2023-03-24 15:03:46,707 - mmdeploy - INFO - Successfully exported OpenVINO model: /tmp/OTX-task-ffw8llin/openvino.xml
2023-03-24 15:03:46,756 - mmaction - INFO - Exporting completed


3. Check the accuracy of the IR model and the consistency between the exported model and the PyTorch model,
using ``otx eval`` and passing the IR model path to the ``--load-weights`` parameter.

.. code-block::

  (otx) ...$ otx eval --test-data-roots ../data/JHMDB_5%/test \
                      --load-weights model-exported/openvino.xml \
                      --save-performance model-exported/performance.json

  ...

  Performance(score: 0.47351524879614754, dashboard: (3 metric groups))


*************
Optimization
*************

1. You can further optimize the model with ``otx optimize``.
Currently, only PTQ is supported for action detection. NNCF will be supported in near future.

The optimized model will be quantized to ``INT8`` format.
Refer to :doc:`optimization explanation <../../../explanation/additional_features/models_optimization>` section for more details on model optimization.

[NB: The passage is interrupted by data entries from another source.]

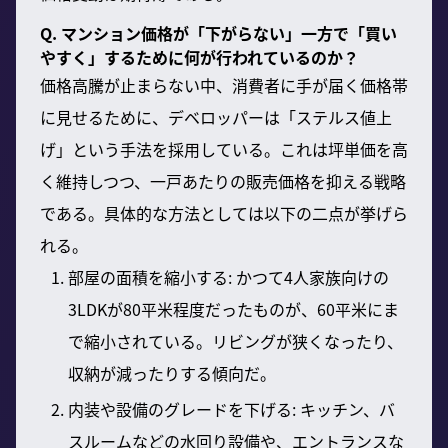
Q. マンション価格が「下がらない」一方で「買い
やすく」するために何が行われているのか？
価格高騰が止まらない中、消費者に手が届く価格帯
に見せるために、デベロッパーは「ステルス値上
げ」という手法を採用している。これは坪単価を高
く維持しつつ、一戸あたりの販売価格を抑える戦略
である。具体的な方法としては以下の二点が挙げら
れる。
部屋の面積を縮小する: かつて4人家族向けの
3LDKが80平米程度だったものが、60平米にま
で縮小されている。リビングが狭くなったり、
収納が減ったりする傾向だ。
内装や設備のグレードを下げる: キッチン、バ
スルームなどの水回り設備や、エントランスな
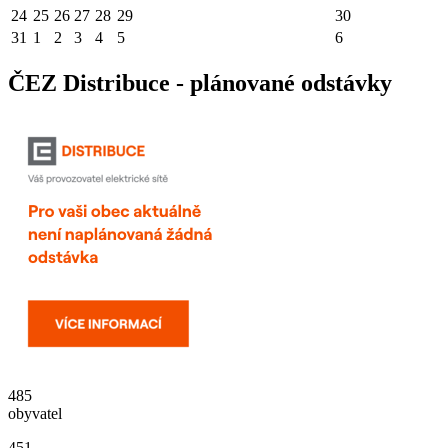
24
25
26
27
28
29
30
31
1
2
3
4
5
6
ČEZ Distribuce - plánované odstávky
485
obyvatel
451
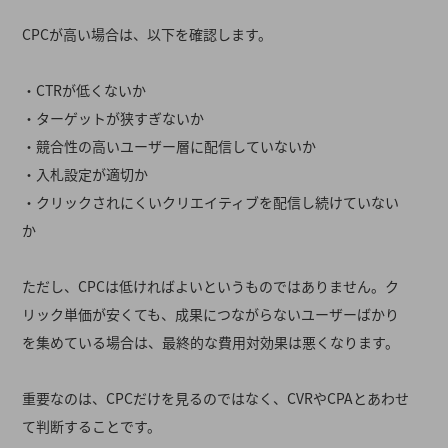
CPCが高い場合は、以下を確認します。
・CTRが低くないか
・ターゲットが狭すぎないか
・競合性の高いユーザー層に配信していないか
・入札設定が適切か
・クリックされにくいクリエイティブを配信し続けていない
か
ただし、CPCは低ければよいというものではありません。ク
リック単価が安くても、成果につながらないユーザーばかり
を集めている場合は、最終的な費用対効果は悪くなります。
重要なのは、CPCだけを見るのではなく、CVRやCPAとあわせ
て判断することです。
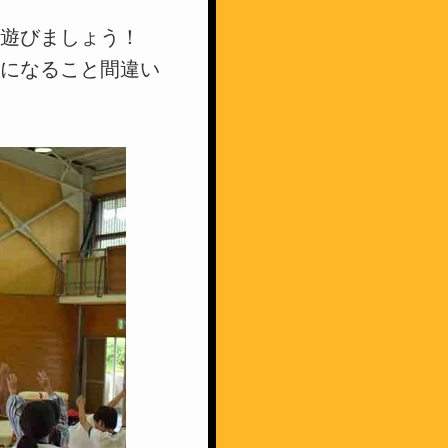
く遊びましょう！
間になること間違い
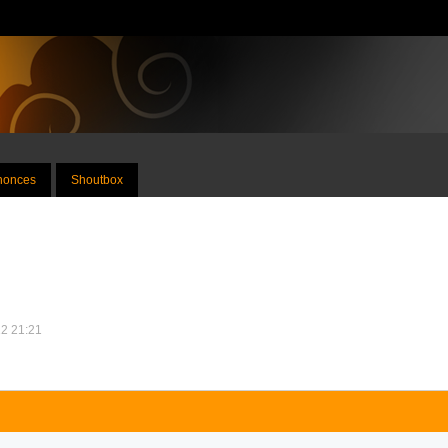
nnonces
Shoutbox
12 21:21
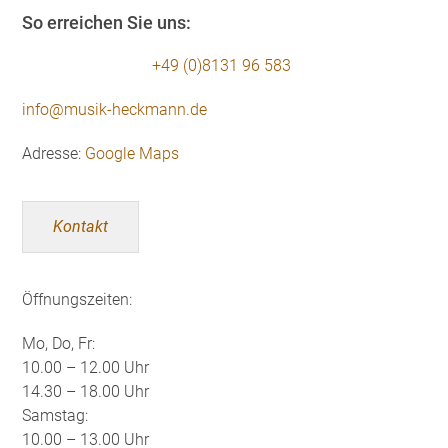
So erreichen Sie uns:
+49 (0)8131 96 583
info@musik-heckmann.de
Adresse:
Google Maps
Kontakt
Öffnungszeiten:
Mo, Do, Fr:
10.00 – 12.00 Uhr
14.30 – 18.00 Uhr
Samstag:
10.00 – 13.00 Uhr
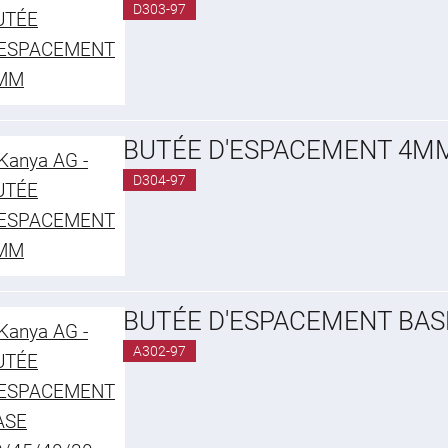
D303-97
BUTÉE D'ESPACEMENT 4M
D304-97
BUTÉE D'ESPACEMENT BAS
A302-97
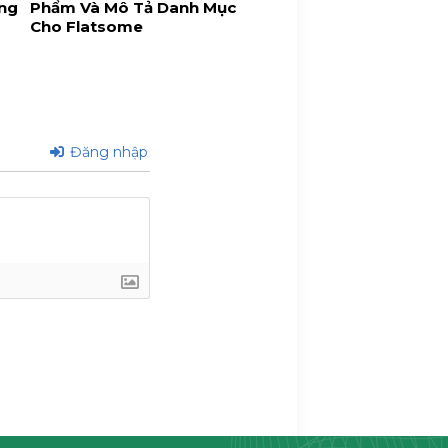
ng
Phẩm Và Mô Tả Danh Mục
/span>'
Cho Flatsome
i>'
.
$posted_on
.
'|</span>
ne
.
'|</span>
Đăng nhập
tPostViews
(
get_the_ID
()) .
mg width="100px"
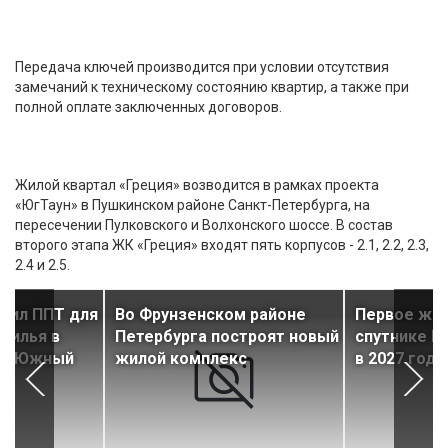
Передача ключей производится при условии отсутствия
замечаний к техническому состоянию квартир, а также при
полной оплате заключенных договоров.
Жилой квартал «Греция» возводится в рамках проекта
«ЮгТаун» в Пушкинском районе Санкт-Петербурга, на
пересечении Пулковского и Волхонского шоссе. В состав
второго этапа ЖК «Греция» входят пять корпусов - 2.1, 2.2, 2.3,
2.4 и 2.5.
рил ППТ для
Во Фрунзенском районе
Первое жил
жилья в
Петербурга построят новый
спутнике 
ке Южный
жилой комплекс
в 2027 году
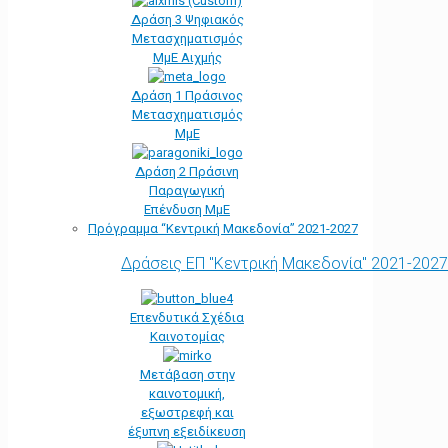
Δράση 3 Ψηφιακός
Μετασχηματισμός
ΜμΕ Αιχμής
Δράση 1 Πράσινος
Μετασχηματισμός
ΜμΕ
Δράση 2 Πράσινη
Παραγωγική
Επένδυση ΜμΕ
Πρόγραμμα “Κεντρική Μακεδονία” 2021-2027
Δράσεις ΕΠ "Κεντρική Μακεδονία" 2021-2027
Επενδυτικά Σχέδια
Καινοτομίας
Μετάβαση στην
καινοτομική,
εξωστρεφή και
έξυπνη εξειδίκευση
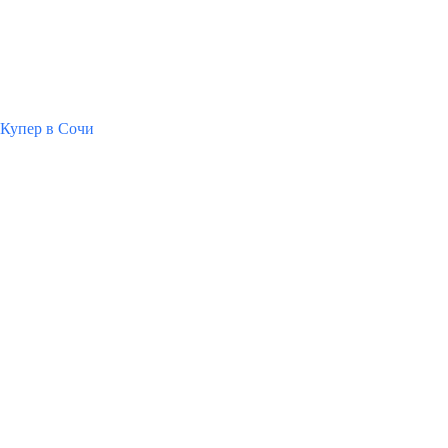
Купер в Сочи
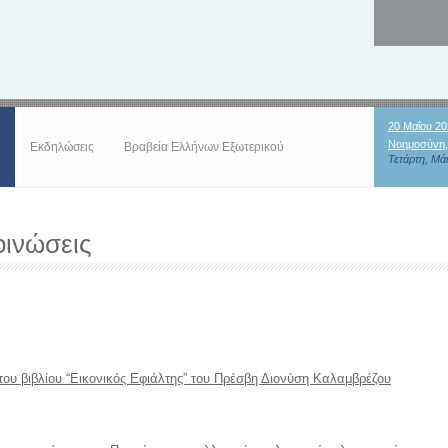
20 Μαΐου 20
Νοημοσύνη,
Εκδηλώσεις
Βραβεία Ελλήνων Εξωτερικού
Τετάρτη, Μάι
ινώσεις
ου βιβλίου “Εικονικός Εφιάλτης” του Πρέσβη Διονύση Καλαμβρέζου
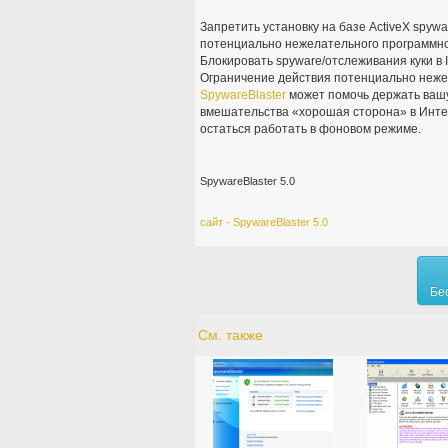
Запретить установку на базе ActiveX spywa
потенциально нежелательного программно
Блокировать spyware/отслеживания куки в Int
Ограничение действия потенциально нежела
SpywareBlaster
может помочь держать вашу
вмешательства «хорошая сторона» в Интер
остаться работать в фоновом режиме.
SpywareBlaster 5.0
сайт - SpywareBlaster 5.0
Бе
См. также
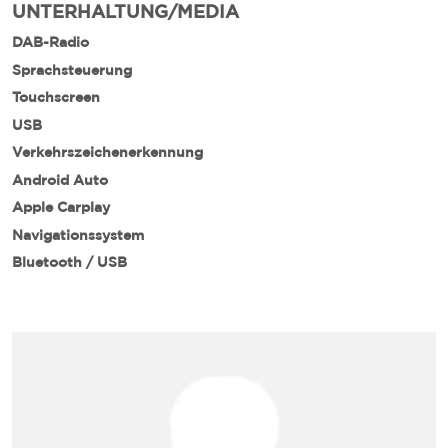
UNTERHALTUNG/MEDIA
DAB-Radio
Sprachsteuerung
Touchscreen
USB
Verkehrszeichenerkennung
Android Auto
Apple Carplay
Navigationssystem
Bluetooth / USB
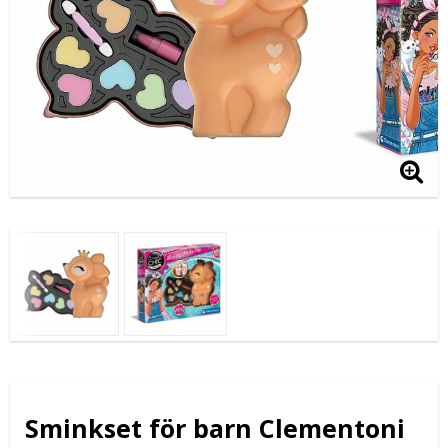
Sminkset för barn Clementoni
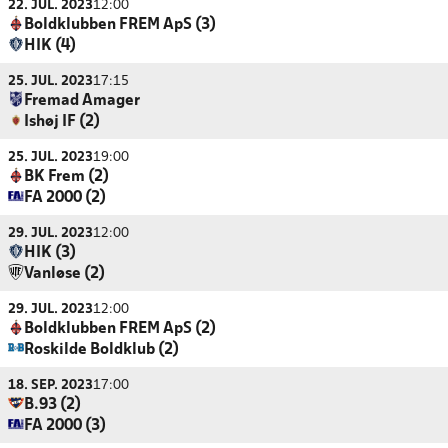
22. JUL. 2023
12:00
Boldklubben FREM ApS (3)
HIK (4)
25. JUL. 2023
17:15
Fremad Amager
Ishøj IF (2)
25. JUL. 2023
19:00
BK Frem (2)
FA 2000 (2)
29. JUL. 2023
12:00
HIK (3)
Vanløse (2)
29. JUL. 2023
12:00
Boldklubben FREM ApS (2)
Roskilde Boldklub (2)
18. SEP. 2023
17:00
B.93 (2)
FA 2000 (3)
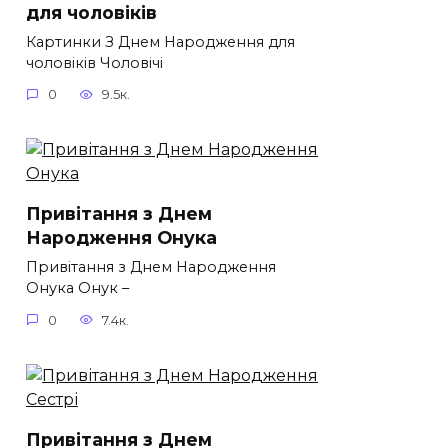
для чоловіків​
Картинки З Днем Народження для
чоловіків​ Чоловічі
0
9.5к.
Привітання з Днем
Народження Онука
Привітання з Днем Народження
Онука Онук –
0
7.4к.
Привітання з Днем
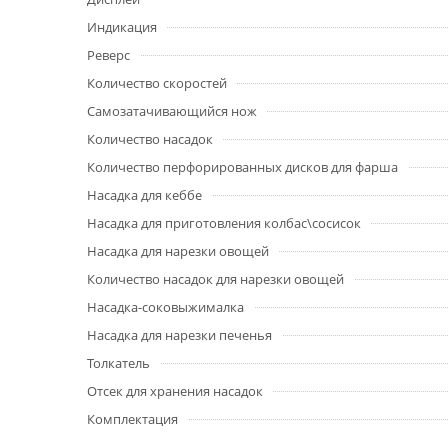
Индикация
Реверс
Количество скоростей
Самозатачивающийся нож
Количество насадок
Количество перфорированных дисков для фарша
Насадка для кеббе
Насадка для приготовления колбас\сосисок
Насадка для нарезки овощей
Количество насадок для нарезки овощей
Насадка-соковыжималка
Насадка для нарезки печенья
Толкатель
Отсек для хранения насадок
Комплектация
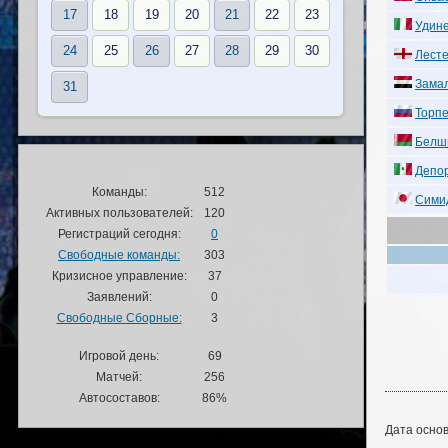
17
18
19
20
21
22
23
Удине
24
25
26
27
28
29
30
Лесте
Замал
31
Торпе
Белши
Депор
Команды:
512
Симид
Активных пользователей:
120
Регистраций сегодня:
0
Свободные команды:
303
Кризисное управление:
37
Заявлений:
0
Свободные Сборные:
3
Игровой день:
69
Матчей:
256
Автосоставов:
86%
Дата основ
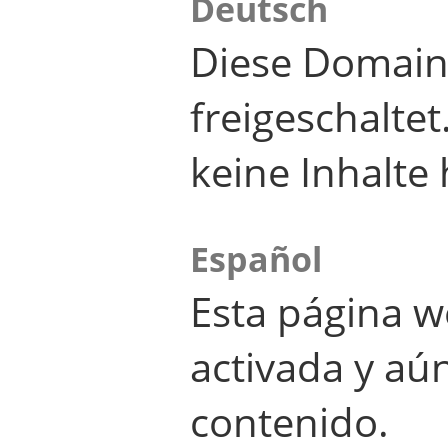
Deutsch
Diese Domain
freigeschalte
keine Inhalte 
Español
Esta página w
activada y aú
contenido.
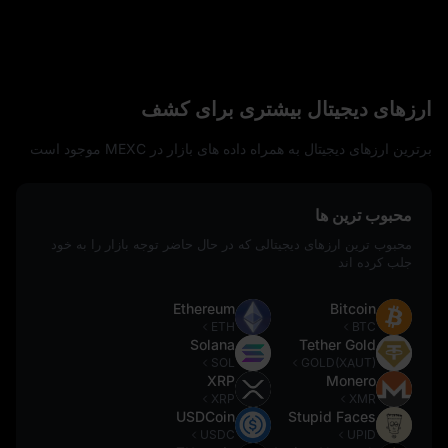
ارزهای دیجیتال بیشتری برای کشف
برترین ارزهای دیجیتال به همراه داده‌ های بازار در MEXC موجود است
محبوب ترین ها
محبوب ترین ارزهای دیجیتالی که در حال حاضر توجه بازار را به خود
جلب کرده اند
Ethereum
Bitcoin
ETH
BTC
Solana
Tether Gold
SOL
GOLD(XAUT)
XRP
Monero
XRP
XMR
USDCoin
Stupid Faces
USDC
UPID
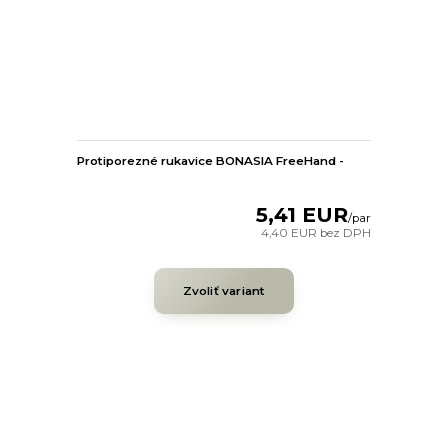
Protiporezné rukavice BONASIA FreeHand -
5,41 EUR
/
par
4,40 EUR
bez DPH
Zvoliť variant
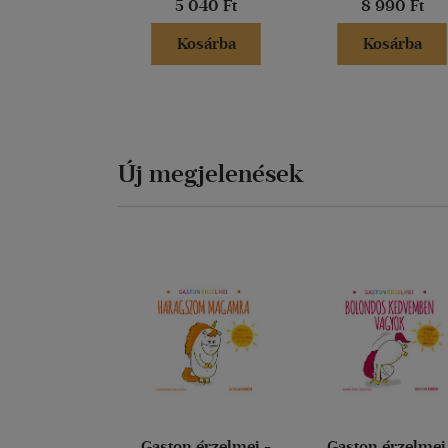
5 040 Ft
8 990 Ft
Kosárba
Kosárba
Új megjelenések
Gaston érzelmei -
Gaston érzelmei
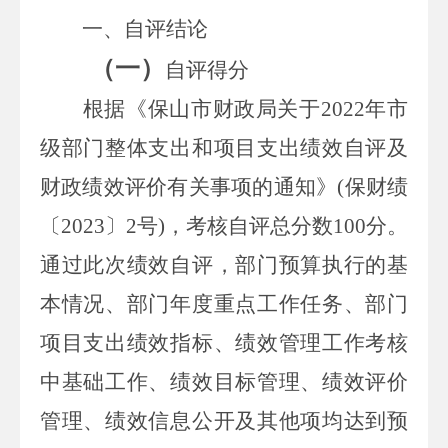
一、自评结论
（一）
自评得分
根据
《保山市财政局关于
2022
年市
级部门整体支出和项目支出绩效自评及
财政绩效评价有关事项的通知》
(
保财绩
〔
2023
〕
2
号
)
，考核自评总分数
100
分。
通过此次绩效自评，部门预算执行的基
本情况、部门年度重点工作任务、部门
项目支出绩效指标、绩效管理工作考核
中基础工作、绩效目标管理、绩效评价
管理、绩效信息公开及其他项均达到预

2. Example command for optimizing
OpenVINO™ model (.xml) with OpenVINO™ PTQ.

.. code-block::

  (otx) ...$ otx optimize --load-weights openvino/openvino.xml \
                          --save-model-to ptq_model

  ...

  [*] Update data configuration file to: data.yaml
  Statistics collection: 100%|██████████████████████████████████████████████████████████████████████████████████████████████████████████████████████████████████████████████████████████████████████████████| 300/300 [04:16<00:00,  1.17it/s]Biases correction: 100%|██████████████████████████████████████████████████████████████████████████████████████████████████████████████████████████████████████████████████████████████████████████████████| 168/168 [00:15<00:00, 10.63it/s][>>>>>>>>>>>>>>>>>>>>>>>>>>>>>>>>>>>>>>>>>>>>>>>>>>] 1572/1572, 7.3 task/s, elapsed: 216s, ETA:     0s
  Performance(score: 0.4621155288822204, dashboard: (1 metric groups))

Keep in mind that PTQ will take some time (generally less than NNCF optimization) without logging to optimize the model.

3. Now, you have fully trained, optimized and exported an
efficient model representation ready-to-use action detection model.